[Page-level text extractions]
# # # # # # #

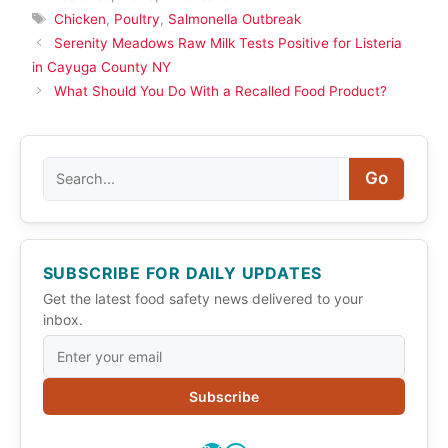
Tags
Chicken
,
Poultry
,
Salmonella Outbreak
Serenity Meadows Raw Milk Tests Positive for Listeria
in Cayuga County NY
What Should You Do With a Recalled Food Product?
Search
Go
SUBSCRIBE FOR DAILY UPDATES
Get the latest food safety news delivered to your
inbox.
Subscribe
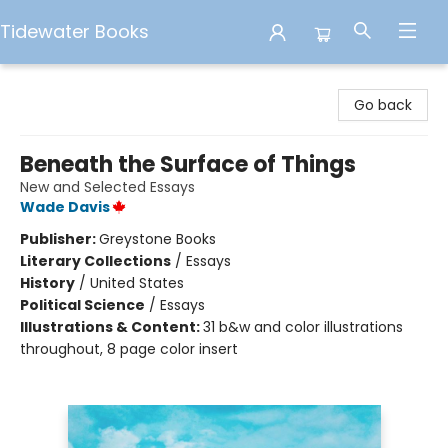
Tidewater Books
Tidewater Books
Go back
Beneath the Surface of Things
New and Selected Essays
Wade Davis
Publisher:
Greystone Books
Literary Collections
/
Essays
History
/
United States
Political Science
/
Essays
Illustrations & Content:
31 b&w and color illustrations
throughout, 8 page color insert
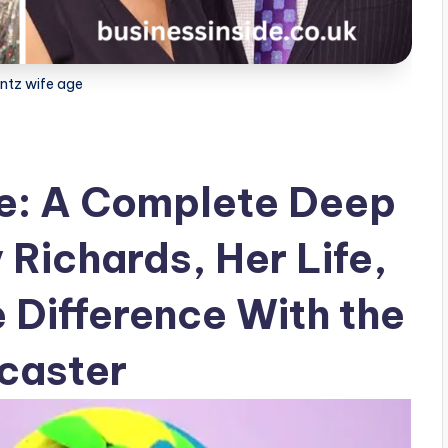
antz wife age
ge: A Complete Deep
 Richards, Her Life,
 Difference With the
caster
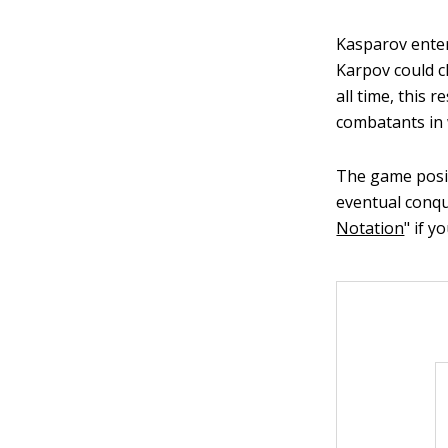
Kasparov enter
Karpov could c
all time, this 
combatants in 
The game posit
eventual conqu
Notation
" if 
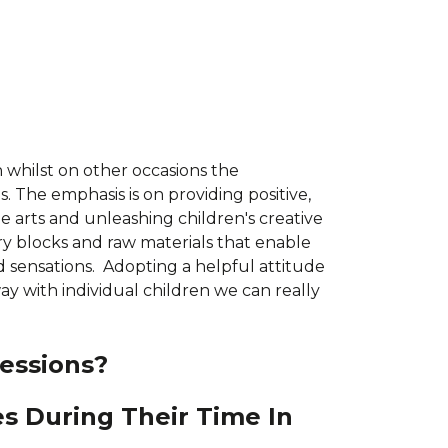
 whilst on other occasions the
. The emphasis is on providing positive,
he arts and unleashing children's creative
ory blocks and raw materials that enable
d sensations. Adopting a helpful attitude
ay with individual children we can really
essions?
es During Their Time In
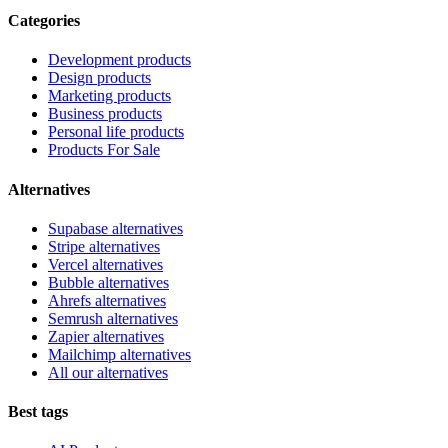
Categories
Development products
Design products
Marketing products
Business products
Personal life products
Products For Sale
Alternatives
Supabase alternatives
Stripe alternatives
Vercel alternatives
Bubble alternatives
Ahrefs alternatives
Semrush alternatives
Zapier alternatives
Mailchimp alternatives
All our alternatives
Best tags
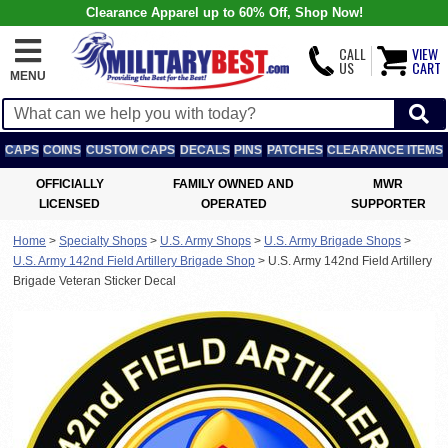
Clearance Apparel up to 60% Off, Shop Now!
CALL
VIEW
US
CART
MENU
CAPS
COINS
CUSTOM CAPS
DECALS
PINS
PATCHES
CLEARANCE ITEMS
OFFICIALLY
FAMILY OWNED AND
MWR
LICENSED
OPERATED
SUPPORTER
Home
>
Specialty Shops
>
U.S. Army Shops
>
U.S. Army Brigade Shops
>
U.S. Army 142nd Field Artillery Brigade Shop
>
U.S. Army 142nd Field Artillery
Brigade Veteran Sticker Decal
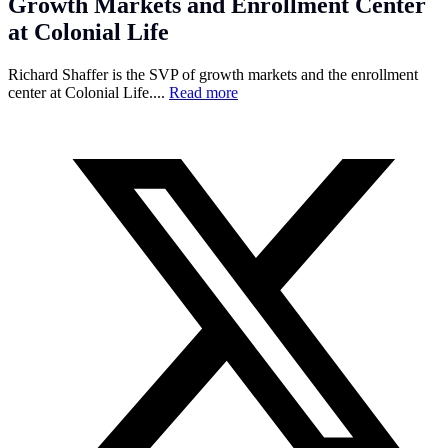
Growth Markets and Enrollment Center
at Colonial Life
Richard Shaffer is the SVP of growth markets and the enrollment
center at Colonial Life....
Read more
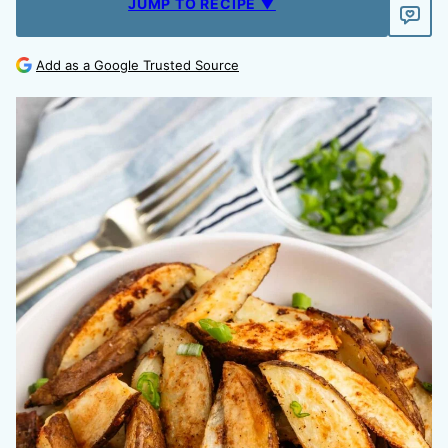
JUMP TO RECIPE ▼
Add as a Google Trusted Source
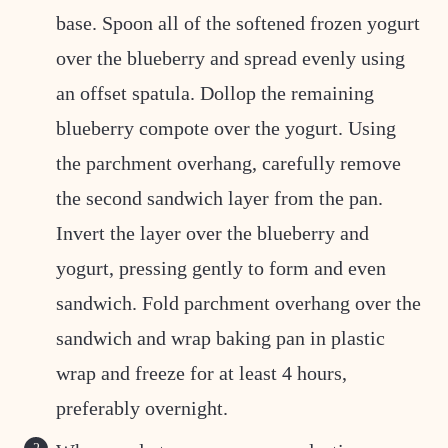
base. Spoon all of the softened frozen yogurt
over the blueberry and spread evenly using
an offset spatula. Dollop the remaining
blueberry compote over the yogurt. Using
the parchment overhang, carefully remove
the second sandwich layer from the pan.
Invert the layer over the blueberry and
yogurt, pressing gently to form and even
sandwich. Fold parchment overhang over the
sandwich and wrap baking pan in plastic
wrap and freeze for at least 4 hours,
preferably overnight.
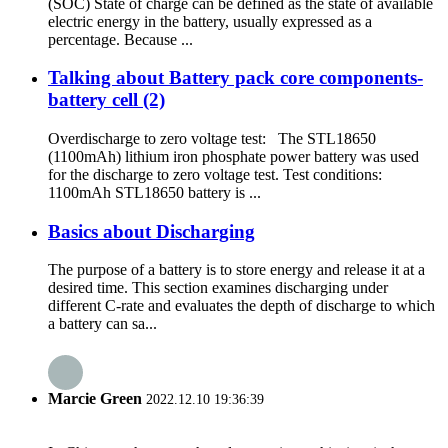
(SOC) State of charge can be defined as the state of available
electric energy in the battery, usually expressed as a
percentage. Because ...
Talking about Battery pack core components-
battery cell (2)
Overdischarge to zero voltage test: The STL18650
(1100mAh) lithium iron phosphate power battery was used
for the discharge to zero voltage test. Test conditions:
1100mAh STL18650 battery is ...
Basics about Discharging
The purpose of a battery is to store energy and release it at a
desired time. This section examines discharging under
different C-rate and evaluates the depth of discharge to which
a battery can sa...
Marcie Green
2022.12.10 19:36:39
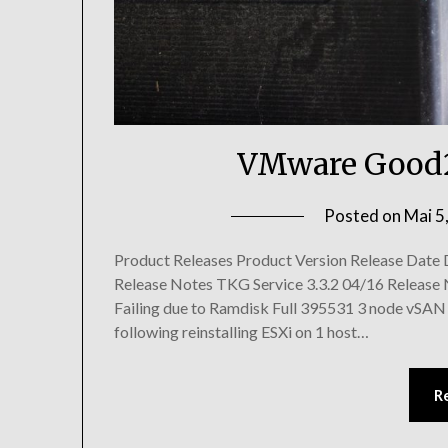
VMware Good2
Posted on
Mai 5
Product Releases Product Version Release Date
Release Notes TKG Service 3.3.2 04/16 Release 
Failing due to Ramdisk Full 395531 3 node vSAN c
following reinstalling ESXi on 1 host…
R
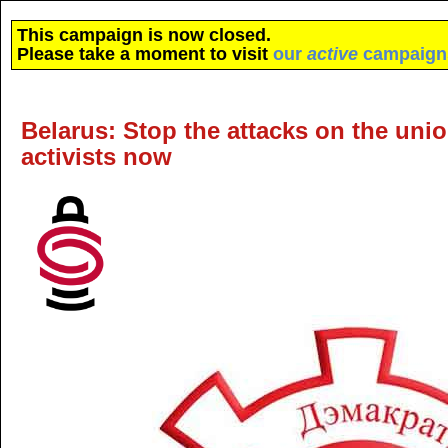
This campaign is now closed.
Please take a moment to visit
our
active
campaign
Belarus: Stop the attacks on the union
activists now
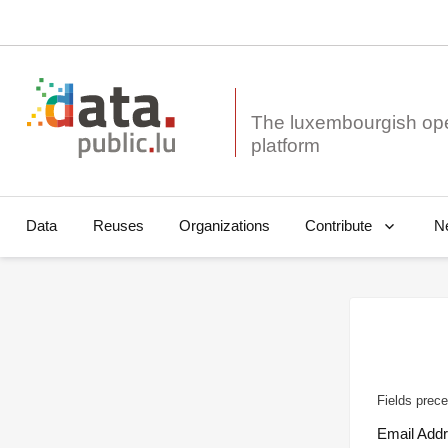
The luxembourgish op
Data
Reuses
Organizations
N
Contribute
Fields prece
Email Add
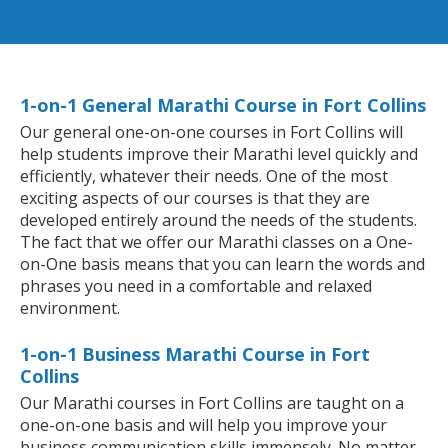
1-on-1 General Marathi Course in Fort Collins
Our general one-on-one courses in Fort Collins will
help students improve their Marathi level quickly and
efficiently, whatever their needs. One of the most
exciting aspects of our courses is that they are
developed entirely around the needs of the students.
The fact that we offer our Marathi classes on a One-
on-One basis means that you can learn the words and
phrases you need in a comfortable and relaxed
environment.
1-on-1 Business Marathi Course in Fort
Collins
Our Marathi courses in Fort Collins are taught on a
one-on-one basis and will help you improve your
business communication skills immensely. No matter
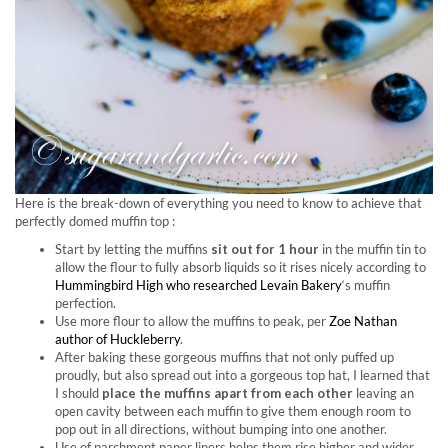
Here is the break-down of everything you need to know to achieve that
perfectly domed muffin top :
Start by letting the muffins
sit out for 1 hour
in the muffin tin to
allow the flour to fully absorb liquids so it rises nicely according to
Hummingbird High who researched Levain Bakery
‘s muffin
perfection.
Use more flour to allow the muffins to peak, per
Zoe Nathan
author of Huckleberry
.
After baking these gorgeous muffins that not only puffed up
proudly, but also spread out into a gorgeous top hat, I learned that
I should
place the muffins apart from each other
leaving an
open cavity between each muffin to give them enough room to
pop out in all directions, without bumping into one another.
Use of parchment paper liners helps them rise higher and wider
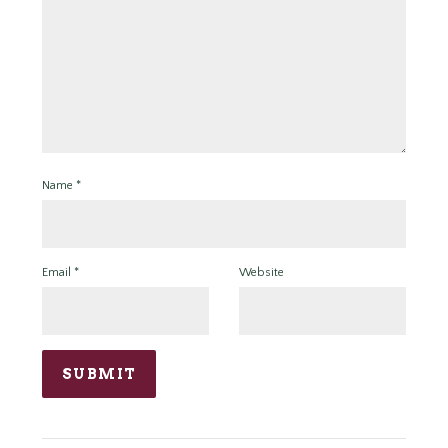
Name
*
Email
*
Website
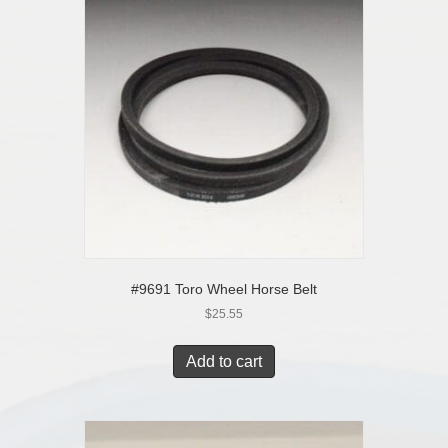
#9691 Toro Wheel Horse Belt
$
25.55
Add to cart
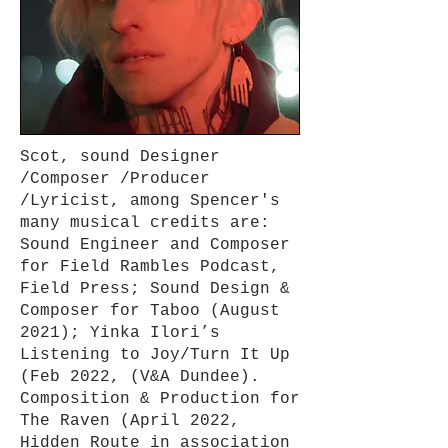
Scot, sound Designer
/Composer /Producer
/Lyricist, among Spencer's
many musical credits are:
Sound Engineer and Composer
for Field Rambles Podcast,
Field Press; Sound Design &
Composer for Taboo (August
2021); Yinka Ilori’s
Listening to Joy/Turn It Up
(Feb 2022, (V&A Dundee).
Composition & Production for
The Raven (April 2022,
Hidden Route in association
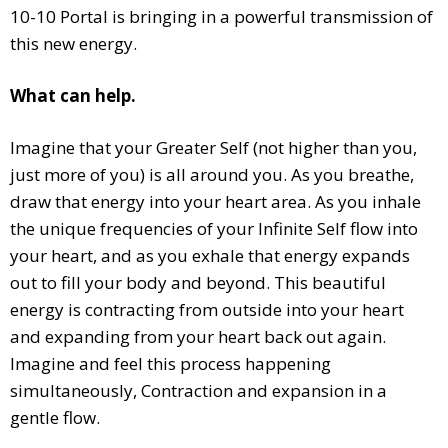
10-10 Portal is bringing in a powerful transmission of
this new energy.
What can help.
Imagine that your Greater Self (not higher than you,
just more of you) is all around you. As you breathe,
draw that energy into your heart area. As you inhale
the unique frequencies of your Infinite Self flow into
your heart, and as you exhale that energy expands
out to fill your body and beyond. This beautiful
energy is contracting from outside into your heart
and expanding from your heart back out again.
Imagine and feel this process happening
simultaneously, Contraction and expansion in a
gentle flow.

# # # # # # #

Identify all lines in the records above with the word "around".

REPLY TO THE EXERCISE:
developed entirely around the needs of the students.
just more of you) is all around you. As you breathe,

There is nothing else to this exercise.